### Text provided ###
I warmly welcome the Home Secretary's decision to lay down orders today to abolish the payment of fees on appeals against the refusal of family visiting visas. We have argued for that in the past. I am delighted that he has seen reason and accepted that it is both unfair in principle and acts as a disincentive to those people who want to exercise a right of appeal.
There is one glaring problem that the White Paper and Bill fail to address: the appalling delay in the immigration system, and in particular, the time that it takes to appeal against a refusal to be brought before the Immigration Appellate Authority. The Government have shown, especially in asylum cases, that the process can be speeded up if there is the will to do so. I just hope that the Home Office shows the same regard to people who are waiting in the immigration queue for their appeals to be settled.
Simon Hughes (Southwark, North and Bermondsey): I welcome the debate. The Home Secretary was generous in giving way and his speech took 68 minutes. His Conservative opposite number took 34 minutes. I cannot promise to take only 17 minutes, but I shall try hard, not least because many hon. Members want to participate in the debate.
###
Task to carry out | Carry the parliamentary debate on immigration appeals forward from its last sentence. The records are drawn from a source separate from the text.
### Given entries ###
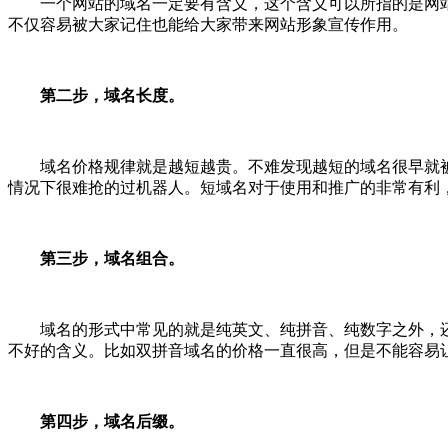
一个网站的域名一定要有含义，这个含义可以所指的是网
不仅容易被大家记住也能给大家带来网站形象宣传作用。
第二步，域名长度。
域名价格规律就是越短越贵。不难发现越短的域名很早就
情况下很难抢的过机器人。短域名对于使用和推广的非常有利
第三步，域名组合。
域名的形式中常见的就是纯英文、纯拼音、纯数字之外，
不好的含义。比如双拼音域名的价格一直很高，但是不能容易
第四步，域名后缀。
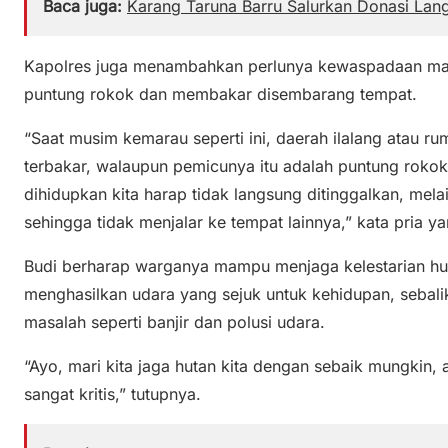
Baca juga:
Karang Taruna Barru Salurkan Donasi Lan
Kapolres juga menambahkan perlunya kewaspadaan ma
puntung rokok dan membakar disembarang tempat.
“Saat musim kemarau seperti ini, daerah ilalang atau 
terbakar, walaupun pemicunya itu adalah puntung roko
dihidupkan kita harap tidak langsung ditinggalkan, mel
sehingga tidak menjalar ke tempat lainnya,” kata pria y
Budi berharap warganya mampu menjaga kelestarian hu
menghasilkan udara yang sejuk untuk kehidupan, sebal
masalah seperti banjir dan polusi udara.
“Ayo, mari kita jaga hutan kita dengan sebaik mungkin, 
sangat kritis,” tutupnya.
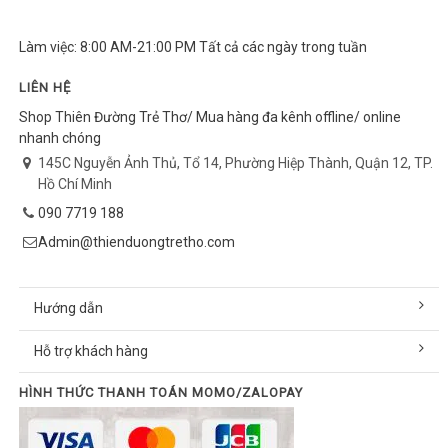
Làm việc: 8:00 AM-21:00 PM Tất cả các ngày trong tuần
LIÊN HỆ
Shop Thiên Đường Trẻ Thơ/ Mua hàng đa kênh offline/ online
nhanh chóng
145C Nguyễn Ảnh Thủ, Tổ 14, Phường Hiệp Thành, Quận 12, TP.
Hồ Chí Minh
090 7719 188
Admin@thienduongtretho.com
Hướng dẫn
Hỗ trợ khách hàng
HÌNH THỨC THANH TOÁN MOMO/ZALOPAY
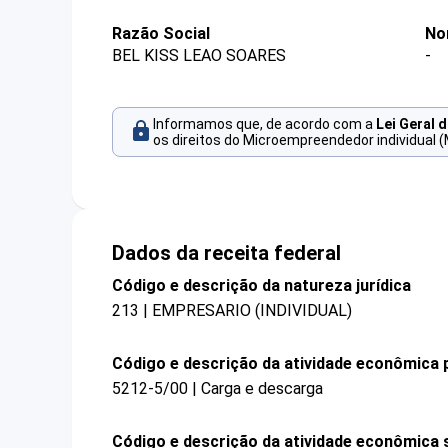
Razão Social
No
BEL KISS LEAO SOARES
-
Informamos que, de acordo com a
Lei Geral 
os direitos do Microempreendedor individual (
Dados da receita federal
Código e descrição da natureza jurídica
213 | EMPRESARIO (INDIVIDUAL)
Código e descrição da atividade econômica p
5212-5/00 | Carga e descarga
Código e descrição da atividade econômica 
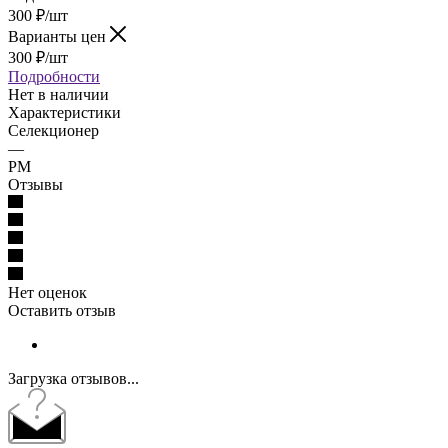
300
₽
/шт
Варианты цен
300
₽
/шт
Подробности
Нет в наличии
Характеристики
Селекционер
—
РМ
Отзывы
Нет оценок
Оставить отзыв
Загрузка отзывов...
###
### Given entries ###
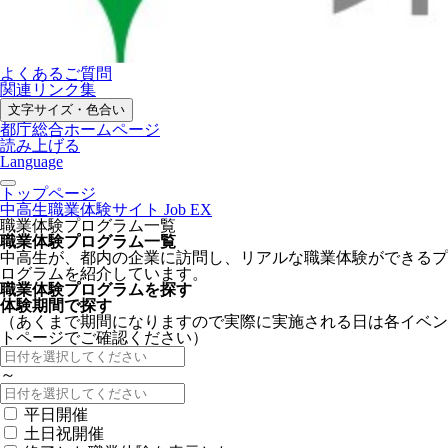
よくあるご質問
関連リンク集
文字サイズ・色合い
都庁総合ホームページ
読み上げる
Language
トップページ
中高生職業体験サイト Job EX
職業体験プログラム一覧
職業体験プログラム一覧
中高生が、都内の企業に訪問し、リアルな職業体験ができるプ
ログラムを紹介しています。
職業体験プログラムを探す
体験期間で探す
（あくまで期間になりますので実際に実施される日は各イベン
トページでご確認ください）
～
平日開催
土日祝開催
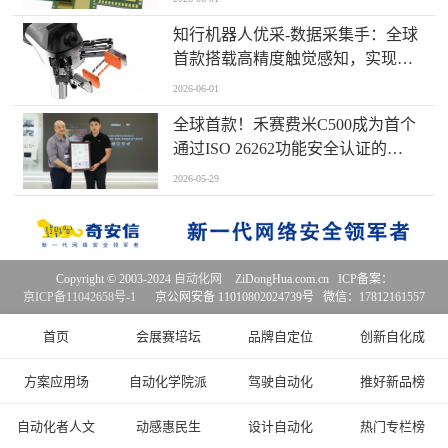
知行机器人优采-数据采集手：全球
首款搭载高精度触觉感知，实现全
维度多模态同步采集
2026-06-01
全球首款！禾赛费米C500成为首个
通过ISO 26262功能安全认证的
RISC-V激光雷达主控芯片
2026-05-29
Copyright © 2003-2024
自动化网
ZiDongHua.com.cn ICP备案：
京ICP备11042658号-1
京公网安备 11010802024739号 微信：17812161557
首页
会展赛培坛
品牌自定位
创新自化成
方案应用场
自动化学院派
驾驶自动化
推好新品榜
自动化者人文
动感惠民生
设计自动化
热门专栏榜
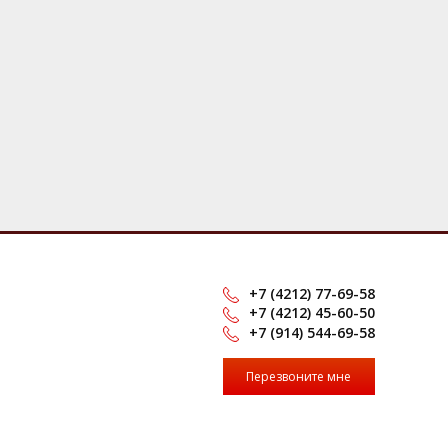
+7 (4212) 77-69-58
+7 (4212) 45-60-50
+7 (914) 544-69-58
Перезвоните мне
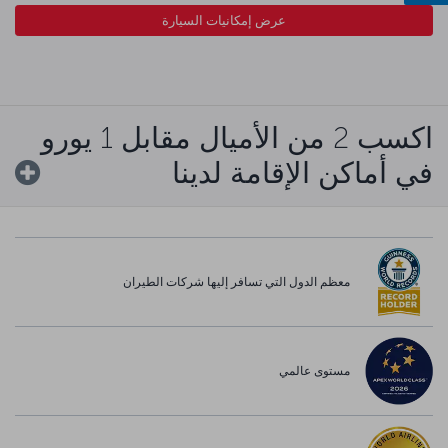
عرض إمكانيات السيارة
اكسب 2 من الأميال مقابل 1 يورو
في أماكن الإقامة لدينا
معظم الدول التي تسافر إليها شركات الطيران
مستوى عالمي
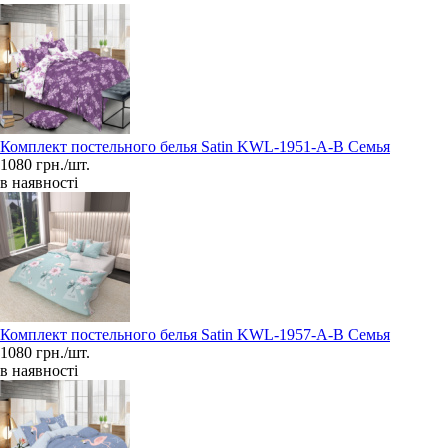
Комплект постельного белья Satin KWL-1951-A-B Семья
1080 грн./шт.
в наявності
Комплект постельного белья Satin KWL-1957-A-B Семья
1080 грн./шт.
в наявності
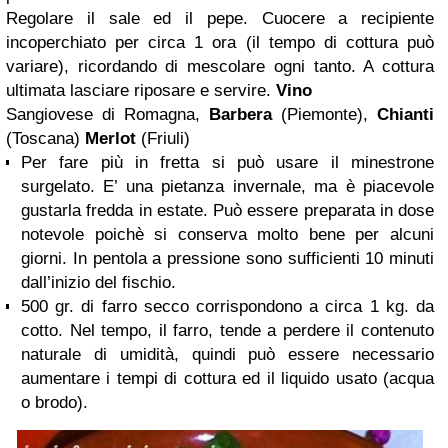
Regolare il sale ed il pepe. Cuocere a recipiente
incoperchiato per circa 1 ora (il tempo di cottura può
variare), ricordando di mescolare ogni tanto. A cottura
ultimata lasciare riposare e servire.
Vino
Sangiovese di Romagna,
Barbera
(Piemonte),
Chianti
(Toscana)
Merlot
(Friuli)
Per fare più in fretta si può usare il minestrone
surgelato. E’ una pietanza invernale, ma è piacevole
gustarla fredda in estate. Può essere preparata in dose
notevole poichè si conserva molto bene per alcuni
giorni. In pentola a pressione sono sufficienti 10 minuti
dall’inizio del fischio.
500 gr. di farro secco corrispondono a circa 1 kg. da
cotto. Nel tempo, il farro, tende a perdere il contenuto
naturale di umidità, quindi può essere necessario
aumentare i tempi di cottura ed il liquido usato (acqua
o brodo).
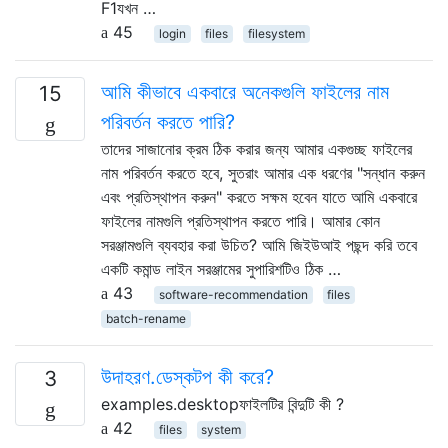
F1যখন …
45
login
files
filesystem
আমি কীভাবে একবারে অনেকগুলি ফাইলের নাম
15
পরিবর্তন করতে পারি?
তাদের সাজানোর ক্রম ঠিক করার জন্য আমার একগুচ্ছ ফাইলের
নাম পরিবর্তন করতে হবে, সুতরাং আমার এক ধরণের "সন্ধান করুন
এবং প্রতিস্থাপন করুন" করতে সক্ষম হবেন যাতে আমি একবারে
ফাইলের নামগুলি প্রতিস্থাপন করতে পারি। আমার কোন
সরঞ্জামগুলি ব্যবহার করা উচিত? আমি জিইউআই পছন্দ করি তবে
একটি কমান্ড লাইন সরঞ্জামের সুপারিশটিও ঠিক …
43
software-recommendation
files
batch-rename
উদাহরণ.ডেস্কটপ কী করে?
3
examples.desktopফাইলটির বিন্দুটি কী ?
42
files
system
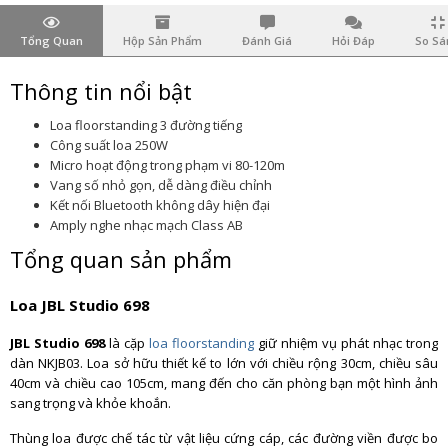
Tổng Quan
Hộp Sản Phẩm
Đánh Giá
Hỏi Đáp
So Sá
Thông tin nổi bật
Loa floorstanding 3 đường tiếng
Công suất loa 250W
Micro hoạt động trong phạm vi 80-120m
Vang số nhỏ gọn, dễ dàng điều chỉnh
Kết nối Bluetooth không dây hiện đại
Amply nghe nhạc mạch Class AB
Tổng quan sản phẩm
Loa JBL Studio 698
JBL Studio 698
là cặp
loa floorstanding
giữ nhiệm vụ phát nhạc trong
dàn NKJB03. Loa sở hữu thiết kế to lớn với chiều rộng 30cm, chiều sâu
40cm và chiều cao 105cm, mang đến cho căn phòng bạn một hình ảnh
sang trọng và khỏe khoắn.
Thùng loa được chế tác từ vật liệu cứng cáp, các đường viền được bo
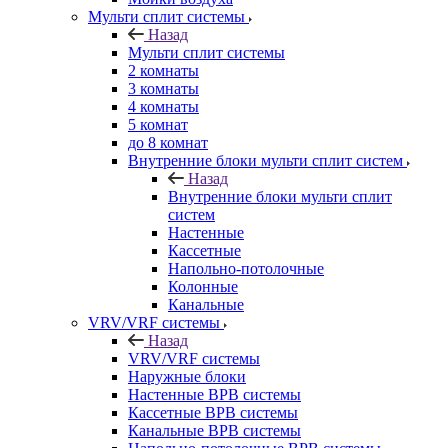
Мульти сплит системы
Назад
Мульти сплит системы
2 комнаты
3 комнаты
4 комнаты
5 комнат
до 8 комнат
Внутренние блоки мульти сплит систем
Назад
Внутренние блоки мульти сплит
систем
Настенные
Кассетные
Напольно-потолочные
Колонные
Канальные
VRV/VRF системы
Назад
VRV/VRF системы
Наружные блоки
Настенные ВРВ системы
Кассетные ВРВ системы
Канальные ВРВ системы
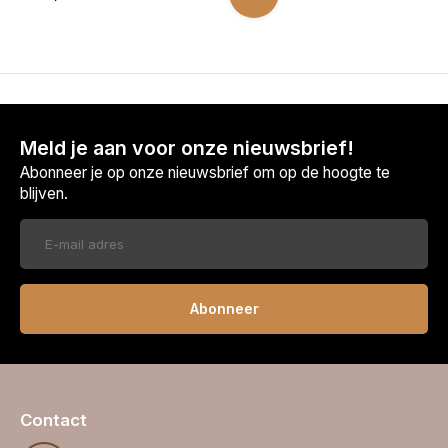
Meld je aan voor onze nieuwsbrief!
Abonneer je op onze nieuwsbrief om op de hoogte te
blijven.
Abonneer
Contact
###
### Given entries ###
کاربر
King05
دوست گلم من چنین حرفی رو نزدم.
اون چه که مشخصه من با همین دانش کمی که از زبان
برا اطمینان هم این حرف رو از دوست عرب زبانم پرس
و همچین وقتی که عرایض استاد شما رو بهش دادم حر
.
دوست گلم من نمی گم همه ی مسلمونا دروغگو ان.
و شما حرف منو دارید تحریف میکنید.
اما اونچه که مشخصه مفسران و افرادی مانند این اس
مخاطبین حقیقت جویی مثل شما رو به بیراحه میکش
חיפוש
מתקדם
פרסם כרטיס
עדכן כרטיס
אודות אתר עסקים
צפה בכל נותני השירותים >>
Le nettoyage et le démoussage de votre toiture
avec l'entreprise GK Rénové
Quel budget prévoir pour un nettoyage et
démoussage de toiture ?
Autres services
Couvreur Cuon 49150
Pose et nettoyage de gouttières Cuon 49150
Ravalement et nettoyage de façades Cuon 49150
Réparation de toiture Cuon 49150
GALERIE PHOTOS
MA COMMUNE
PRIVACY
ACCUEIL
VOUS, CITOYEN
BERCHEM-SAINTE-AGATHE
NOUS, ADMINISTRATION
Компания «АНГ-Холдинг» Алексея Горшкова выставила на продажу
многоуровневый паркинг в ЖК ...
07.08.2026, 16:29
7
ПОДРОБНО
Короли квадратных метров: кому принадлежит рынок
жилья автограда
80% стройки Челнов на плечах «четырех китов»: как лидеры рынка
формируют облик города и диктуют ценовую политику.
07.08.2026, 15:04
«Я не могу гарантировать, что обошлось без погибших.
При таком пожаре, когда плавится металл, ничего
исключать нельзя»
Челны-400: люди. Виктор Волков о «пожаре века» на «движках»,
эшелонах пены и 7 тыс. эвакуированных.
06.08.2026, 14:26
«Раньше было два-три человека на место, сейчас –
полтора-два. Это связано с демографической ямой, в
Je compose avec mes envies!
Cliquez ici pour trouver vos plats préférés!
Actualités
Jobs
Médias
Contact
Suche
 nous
###
Task answer |
Before the last general election, the Liberal Democrats called, and were too often frustrated, for a rational and calm debate about immigration and asylum. It is encouraging that the Home Secretary and the shadow Home Secretary spoke in such measured terms, and we welcome that greatly. I hope that everything I say will be similarly measured. Indeed, that has been my experience since the general election of most exchanges with the Home Secretary and his colleagues, including the Under-Secretary of State, the hon. Member for Wallasey (Angela Eagle). We propose to continue in that vein.
At the last election, we put some specifics on the agenda in the context of asylum and immigration. We proposed, as we did when we debated the Immigration and Asylum Act 1999, the abolition of vouchers and their replacement with a more cash-specific system. We therefore welcomed the announcement that vouchers were going. I am sorry if I was not more profuse in that. Next time, I shall send the Home Secretary my press releases and mark them "personal" so that he is even more aware of my views. We were grateful for that change of policy.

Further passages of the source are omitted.